When purchasing goods, whether this is online or in a shop consumers have a varying degree of protection over that transaction. Most of these protections are provided by the Consumer Rights Act 2015 (the CRA). However, the extent of a consumer's protection depends largely on the status of the seller and, in particular, whether the seller can be classed as a "Trader".
For the purposes of the CRA, a Trader is defined as someone acting in the course of their business.
As such, if an online seller is selling goods in their capacity as a trading business, any buyer will be afforded a wide range of protections under the CRA, which states that goods must be of satisfactory quality, be as described, and be fit for the buyer's purpose (if this purpose has been made known to the seller).
However, if the seller is selling in a personal capacity, for example someone selling unwanted items online in their spare time, the protections afforded to a buyer are not be so extensive.

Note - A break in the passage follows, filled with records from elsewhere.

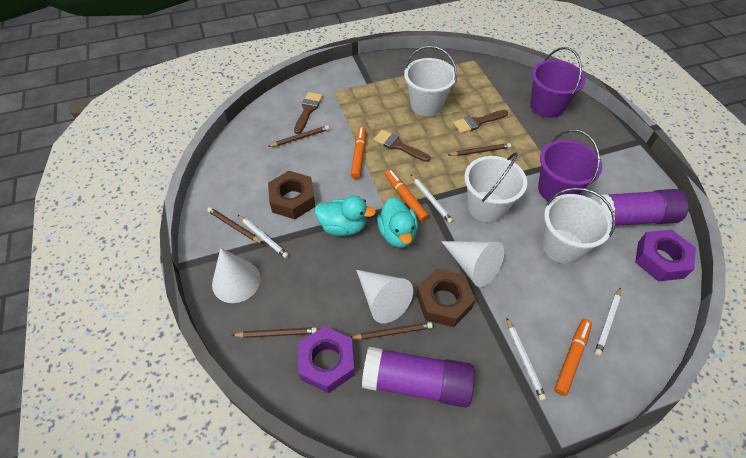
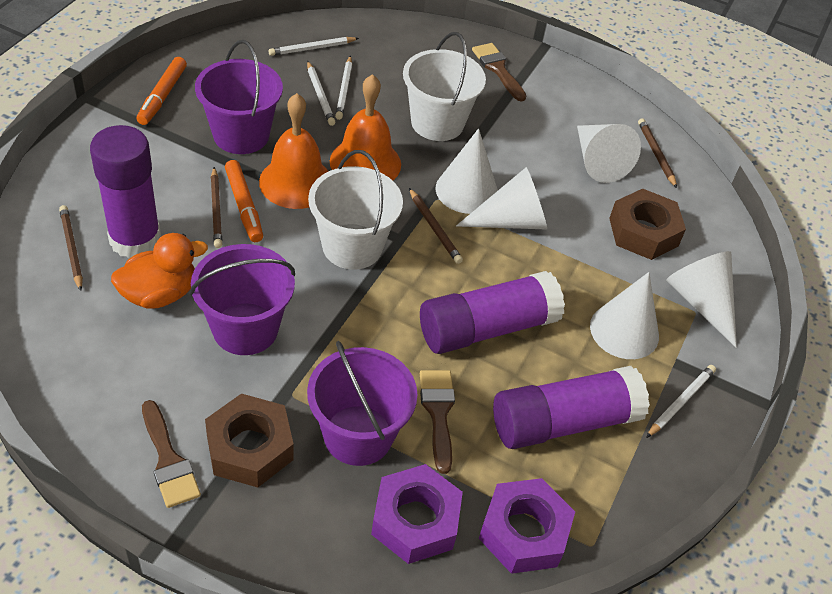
brown pencil: 5 -> 4
orange bell: 0 -> 2
orange duck: 0 -> 1
orange marker: 3 -> 2
purple bucket: 2 -> 3
purple glue stick: 2 -> 3
turquoise duck: 2 -> 0
white bucket: 3 -> 2
white cone: 3 -> 5

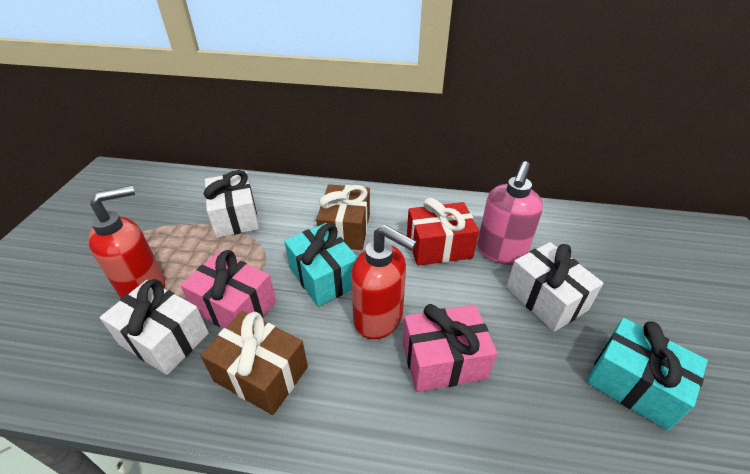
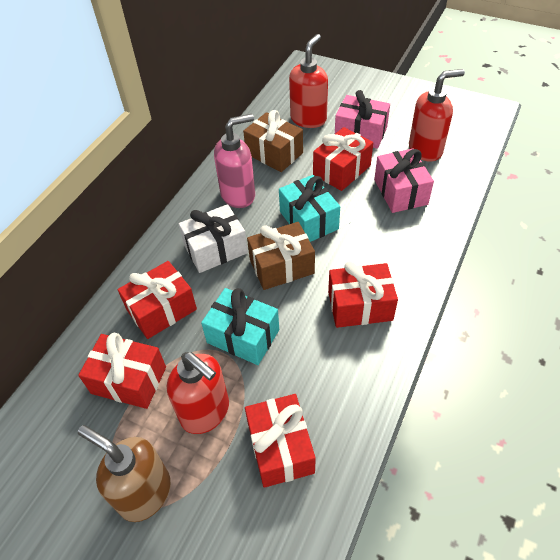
brown soap dispenser: 0 -> 1
red gift: 1 -> 5
red soap dispenser: 2 -> 3
white gift: 3 -> 1

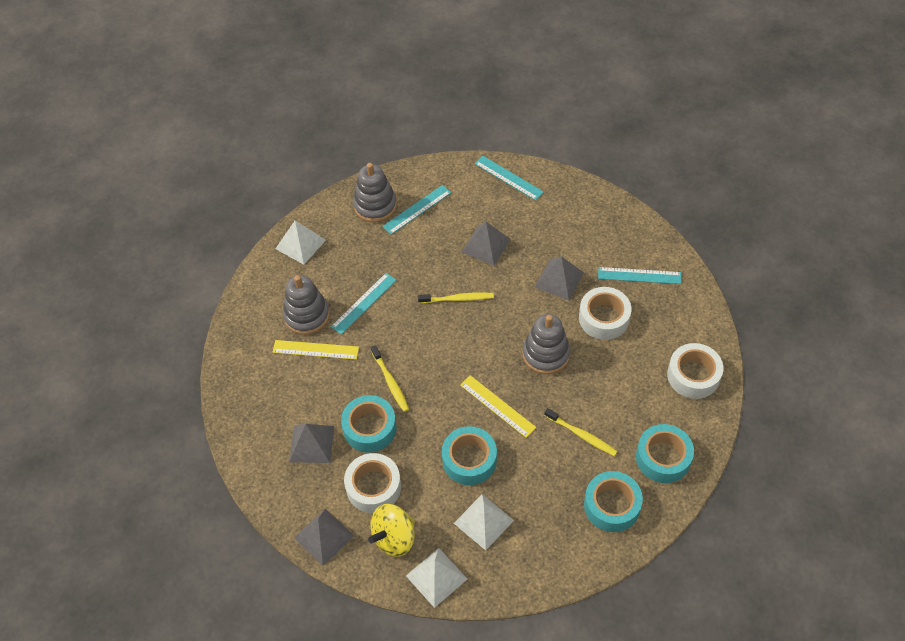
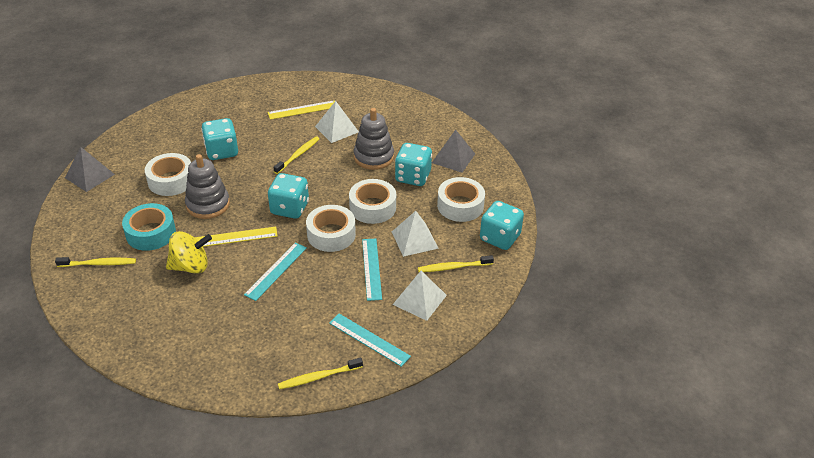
grey pyramid: 4 -> 2
grey stacking toy: 3 -> 2
turquoise dice: 0 -> 4
turquoise ruler: 4 -> 3
turquoise tape: 4 -> 1
white tape: 3 -> 4
yellow toothbrush: 3 -> 4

In this situation, a buyer is only entitled to rely on limited protections, these being that the seller owns the goods and that the goods must come as described. There is no obligation on the seller to disclose any faults with the goods.
This is based on the age-old principle of 'Caveat Emptor' or 'buyer beware' which means that the buyer is purchasing the goods at their own risk and that the goods are sold "as seen".

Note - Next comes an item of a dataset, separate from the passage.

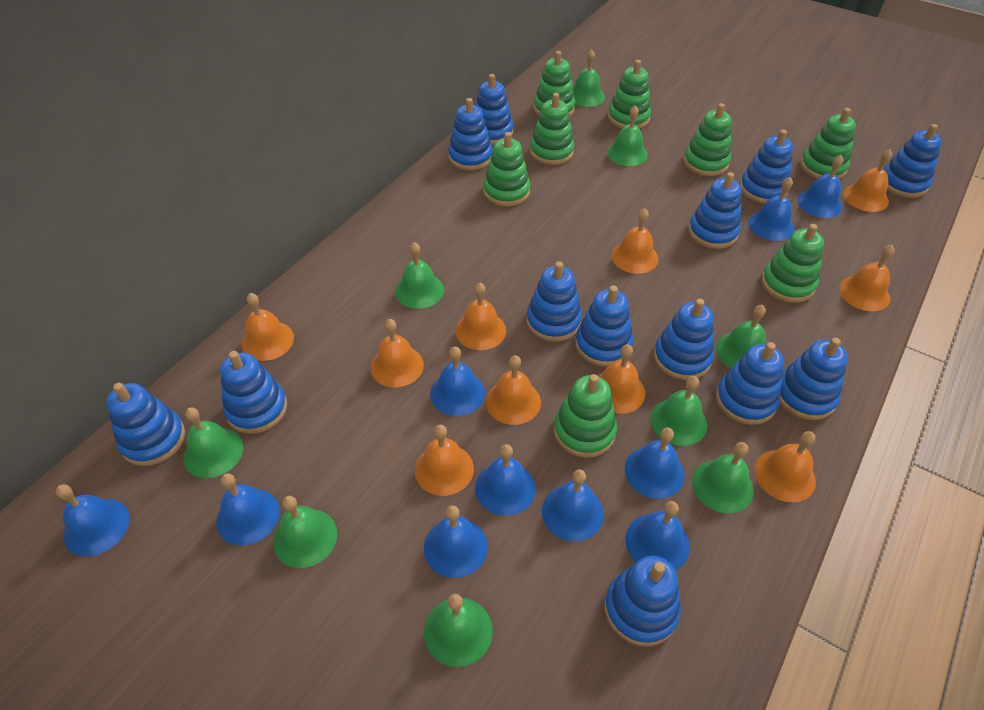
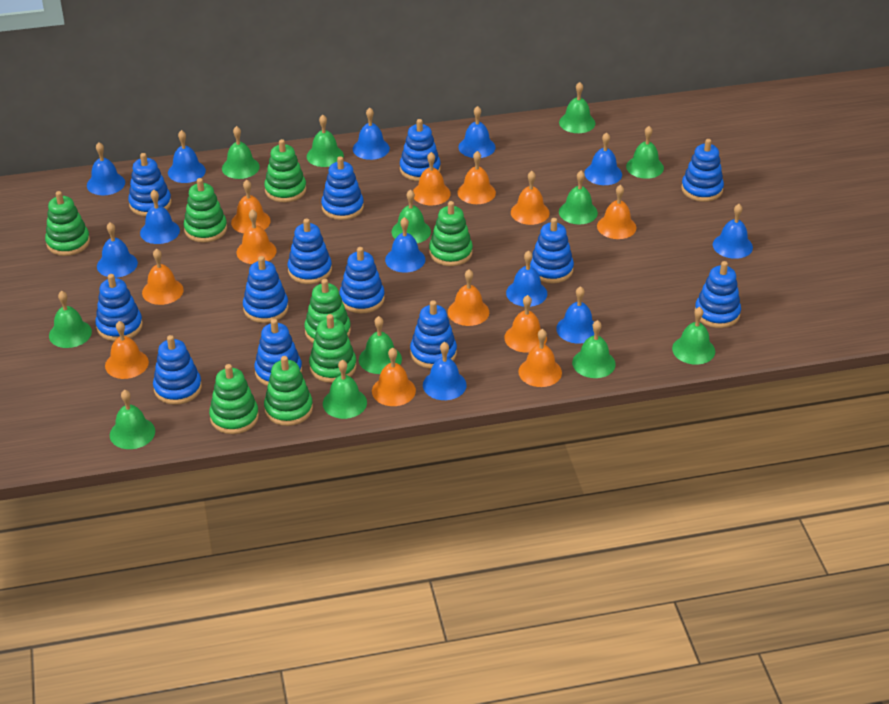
blue bell: 10 -> 12
green bell: 9 -> 12
orange bell: 10 -> 12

In theory, the difference between buying from a trader and a non-trader may be relatively straight forward. However, in practice, it is not always easy to make this distinction, particularly when buying from online platforms.

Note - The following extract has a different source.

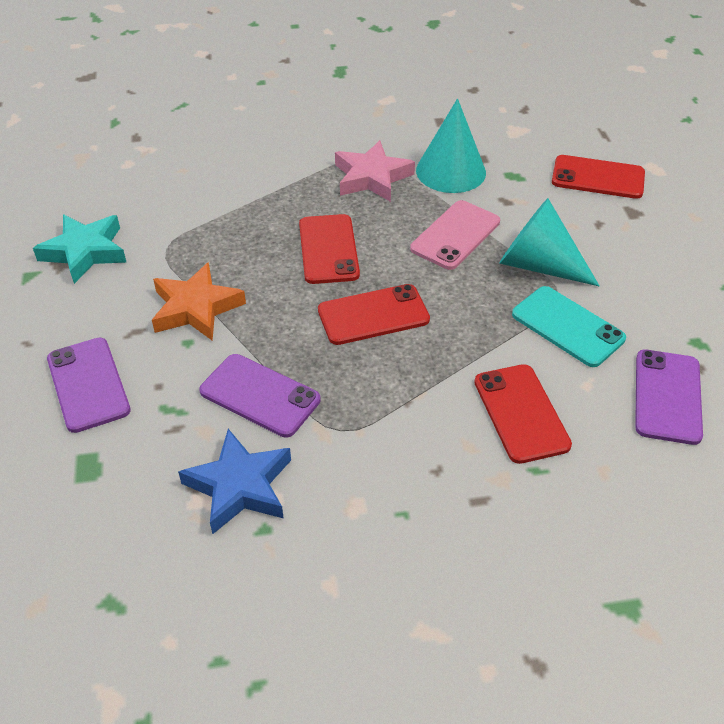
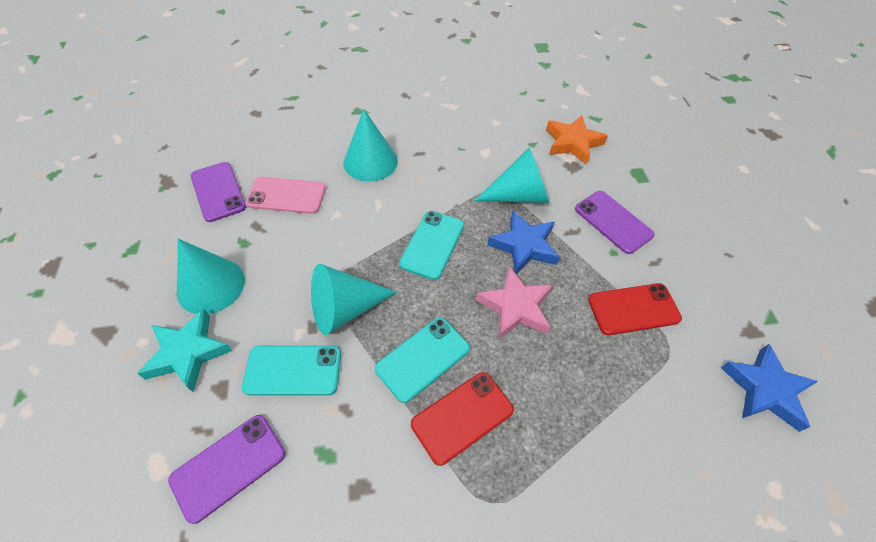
blue star: 1 -> 2
red phone: 4 -> 2
turquoise cone: 2 -> 4
turquoise phone: 1 -> 3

There are practical steps that a buyer should take before purchasing goods, especially if the identity of the seller is not immediately obvious, so that they are afforded the best possible chance at recourse should there be problems with the goods. Especially if the item being purchased is of significantly high value, such as cars or jewellery.
Initially a buyer should try to identify who they are buying from and, in particular, whether that person is selling in the course of their business or as a private individual. If this is unclear, a buyer should seek to clarify this with the seller before purchasing the goods.
Buyers should also consider any reviews of the seller from previous purchasers and check the description and any photographs that may accompany the online listing for the goods. If a buyer is unsure or requires clarification on any point, queries should be raised before completing any transaction.
The buyer should always try to make the purchase, or payment, using a medium that affords greater protection, such as PayPal or a credit card where at all possible. If bought via an online sales website, they should also refer to the site's terms and conditions for any assistance this may provide.
Whatever the buyer decides to do, they should always be aware of the risks – the maxim 'caveat emptor, or 'let the buyer beware' still applies.